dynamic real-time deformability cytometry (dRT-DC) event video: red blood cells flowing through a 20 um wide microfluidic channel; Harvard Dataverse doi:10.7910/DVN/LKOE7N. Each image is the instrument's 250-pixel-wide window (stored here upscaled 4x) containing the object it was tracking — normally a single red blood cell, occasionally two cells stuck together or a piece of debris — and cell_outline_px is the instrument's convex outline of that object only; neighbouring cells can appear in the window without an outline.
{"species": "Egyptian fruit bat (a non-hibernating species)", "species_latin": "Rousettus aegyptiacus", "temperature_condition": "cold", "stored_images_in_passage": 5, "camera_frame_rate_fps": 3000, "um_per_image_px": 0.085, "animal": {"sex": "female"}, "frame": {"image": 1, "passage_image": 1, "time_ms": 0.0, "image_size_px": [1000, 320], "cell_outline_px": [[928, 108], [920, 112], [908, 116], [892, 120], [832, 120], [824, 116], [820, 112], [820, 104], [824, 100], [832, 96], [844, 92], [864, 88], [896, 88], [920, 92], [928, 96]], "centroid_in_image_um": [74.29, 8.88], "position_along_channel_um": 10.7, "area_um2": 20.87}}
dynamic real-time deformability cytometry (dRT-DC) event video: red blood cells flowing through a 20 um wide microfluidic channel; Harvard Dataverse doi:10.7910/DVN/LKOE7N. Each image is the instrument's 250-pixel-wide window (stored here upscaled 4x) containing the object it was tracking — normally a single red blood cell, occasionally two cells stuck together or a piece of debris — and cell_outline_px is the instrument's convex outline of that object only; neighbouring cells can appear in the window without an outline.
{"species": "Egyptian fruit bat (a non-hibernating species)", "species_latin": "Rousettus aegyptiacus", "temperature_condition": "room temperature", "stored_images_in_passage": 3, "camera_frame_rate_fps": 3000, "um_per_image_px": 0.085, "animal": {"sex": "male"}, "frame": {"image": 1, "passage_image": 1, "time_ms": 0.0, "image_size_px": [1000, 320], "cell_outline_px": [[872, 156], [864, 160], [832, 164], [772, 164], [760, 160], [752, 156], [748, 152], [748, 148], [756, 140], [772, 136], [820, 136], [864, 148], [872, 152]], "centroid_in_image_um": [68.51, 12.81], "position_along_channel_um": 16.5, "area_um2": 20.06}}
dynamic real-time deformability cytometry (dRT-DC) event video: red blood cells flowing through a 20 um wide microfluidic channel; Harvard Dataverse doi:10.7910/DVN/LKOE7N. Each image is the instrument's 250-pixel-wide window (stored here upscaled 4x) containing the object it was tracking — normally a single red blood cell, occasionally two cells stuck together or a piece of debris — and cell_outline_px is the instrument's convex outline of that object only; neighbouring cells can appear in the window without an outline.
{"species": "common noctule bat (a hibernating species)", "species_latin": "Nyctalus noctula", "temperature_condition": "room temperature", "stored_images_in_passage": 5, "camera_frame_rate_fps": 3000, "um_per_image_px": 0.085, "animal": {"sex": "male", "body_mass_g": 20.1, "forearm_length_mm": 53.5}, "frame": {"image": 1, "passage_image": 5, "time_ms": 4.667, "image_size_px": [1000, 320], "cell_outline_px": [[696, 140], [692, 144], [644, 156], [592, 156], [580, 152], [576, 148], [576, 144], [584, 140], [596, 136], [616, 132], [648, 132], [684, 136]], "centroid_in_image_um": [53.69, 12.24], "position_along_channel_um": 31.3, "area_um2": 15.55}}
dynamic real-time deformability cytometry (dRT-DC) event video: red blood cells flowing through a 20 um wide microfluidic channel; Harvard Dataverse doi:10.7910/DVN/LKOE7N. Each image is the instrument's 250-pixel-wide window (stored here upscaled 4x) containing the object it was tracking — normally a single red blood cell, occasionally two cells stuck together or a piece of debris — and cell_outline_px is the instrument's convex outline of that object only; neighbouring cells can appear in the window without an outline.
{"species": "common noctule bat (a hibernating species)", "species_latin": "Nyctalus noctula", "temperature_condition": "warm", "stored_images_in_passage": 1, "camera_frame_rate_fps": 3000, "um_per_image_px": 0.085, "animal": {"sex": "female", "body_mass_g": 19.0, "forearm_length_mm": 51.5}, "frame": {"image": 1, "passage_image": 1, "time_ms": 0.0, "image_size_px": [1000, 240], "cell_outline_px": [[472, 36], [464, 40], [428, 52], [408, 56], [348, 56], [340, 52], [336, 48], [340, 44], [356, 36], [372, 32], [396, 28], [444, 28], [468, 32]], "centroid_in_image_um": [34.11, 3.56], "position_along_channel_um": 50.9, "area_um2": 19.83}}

# [DESCRIPTION OF THE TASK]
Quote the listing in full, please, keeping every line exact.

# [FINAL ANSWER]
dynamic real-time deformability cytometry (dRT-DC) event video: red blood cells flowing through a 20 um wide microfluidic channel; Harvard Dataverse doi:10.7910/DVN/LKOE7N. Each image is the instrument's 250-pixel-wide window (stored here upscaled 4x) containing the object it was tracking — normally a single red blood cell, occasionally two cells stuck together or a piece of debris — and cell_outline_px is the instrument's convex outline of that object only; neighbouring cells can appear in the window without an outline.
{"species": "Egyptian fruit bat (a non-hibernating species)", "species_latin": "Rousettus aegyptiacus", "temperature_condition": "cold", "stored_images_in_passage": 5, "camera_frame_rate_fps": 3000, "um_per_image_px": 0.085, "animal": {"sex": "female"}, "frame": {"image": 1, "passage_image": 1, "time_ms": 0.0, "image_size_px": [1000, 320], "cell_outline_px": [[928, 108], [920, 112], [908, 116], [892, 120], [832, 120], [824, 116], [820, 112], [820, 104], [824, 100], [832, 96], [844, 92], [864, 88], [896, 88], [920, 92], [928, 96]], "centroid_in_image_um": [74.29, 8.88], "position_along_channel_um": 10.7, "area_um2": 20.87}}
dynamic real-time deformability cytometry (dRT-DC) event video: red blood cells flowing through a 20 um wide microfluidic channel; Harvard Dataverse doi:10.7910/DVN/LKOE7N. Each image is the instrument's 250-pixel-wide window (stored here upscaled 4x) containing the object it was tracking — normally a single red blood cell, occasionally two cells stuck together or a piece of debris — and cell_outline_px is the instrument's convex outline of that object only; neighbouring cells can appear in the window without an outline.
{"species": "Egyptian fruit bat (a non-hibernating species)", "species_latin": "Rousettus aegyptiacus", "temperature_condition": "room temperature", "stored_images_in_passage": 3, "camera_frame_rate_fps": 3000, "um_per_image_px": 0.085, "animal": {"sex": "male"}, "frame": {"image": 1, "passage_image": 1, "time_ms": 0.0, "image_size_px": [1000, 320], "cell_outline_px": [[872, 156], [864, 160], [832, 164], [772, 164], [760, 160], [752, 156], [748, 152], [748, 148], [756, 140], [772, 136], [820, 136], [864, 148], [872, 152]], "centroid_in_image_um": [68.51, 12.81], "position_along_channel_um": 16.5, "area_um2": 20.06}}
dynamic real-time deformability cytometry (dRT-DC) event video: red blood cells flowing through a 20 um wide microfluidic channel; Harvard Dataverse doi:10.7910/DVN/LKOE7N. Each image is the instrument's 250-pixel-wide window (stored here upscaled 4x) containing the object it was tracking — normally a single red blood cell, occasionally two cells stuck together or a piece of debris — and cell_outline_px is the instrument's convex outline of that object only; neighbouring cells can appear in the window without an outline.
{"species": "common noctule bat (a hibernating species)", "species_latin": "Nyctalus noctula", "temperature_condition": "room temperature", "stored_images_in_passage": 5, "camera_frame_rate_fps": 3000, "um_per_image_px": 0.085, "animal": {"sex": "male", "body_mass_g": 20.1, "forearm_length_mm": 53.5}, "frame": {"image": 1, "passage_image": 5, "time_ms": 4.667, "image_size_px": [1000, 320], "cell_outline_px": [[696, 140], [692, 144], [644, 156], [592, 156], [580, 152], [576, 148], [576, 144], [584, 140], [596, 136], [616, 132], [648, 132], [684, 136]], "centroid_in_image_um": [53.69, 12.24], "position_along_channel_um": 31.3, "area_um2": 15.55}}
dynamic real-time deformability cytometry (dRT-DC) event video: red blood cells flowing through a 20 um wide microfluidic channel; Harvard Dataverse doi:10.7910/DVN/LKOE7N. Each image is the instrument's 250-pixel-wide window (stored here upscaled 4x) containing the object it was tracking — normally a single red blood cell, occasionally two cells stuck together or a piece of debris — and cell_outline_px is the instrument's convex outline of that object only; neighbouring cells can appear in the window without an outline.
{"species": "common noctule bat (a hibernating species)", "species_latin": "Nyctalus noctula", "temperature_condition": "warm", "stored_images_in_passage": 1, "camera_frame_rate_fps": 3000, "um_per_image_px": 0.085, "animal": {"sex": "female", "body_mass_g": 19.0, "forearm_length_mm": 51.5}, "frame": {"image": 1, "passage_image": 1, "time_ms": 0.0, "image_size_px": [1000, 240], "cell_outline_px": [[472, 36], [464, 40], [428, 52], [408, 56], [348, 56], [340, 52], [336, 48], [340, 44], [356, 36], [372, 32], [396, 28], [444, 28], [468, 32]], "centroid_in_image_um": [34.11, 3.56], "position_along_channel_um": 50.9, "area_um2": 19.83}}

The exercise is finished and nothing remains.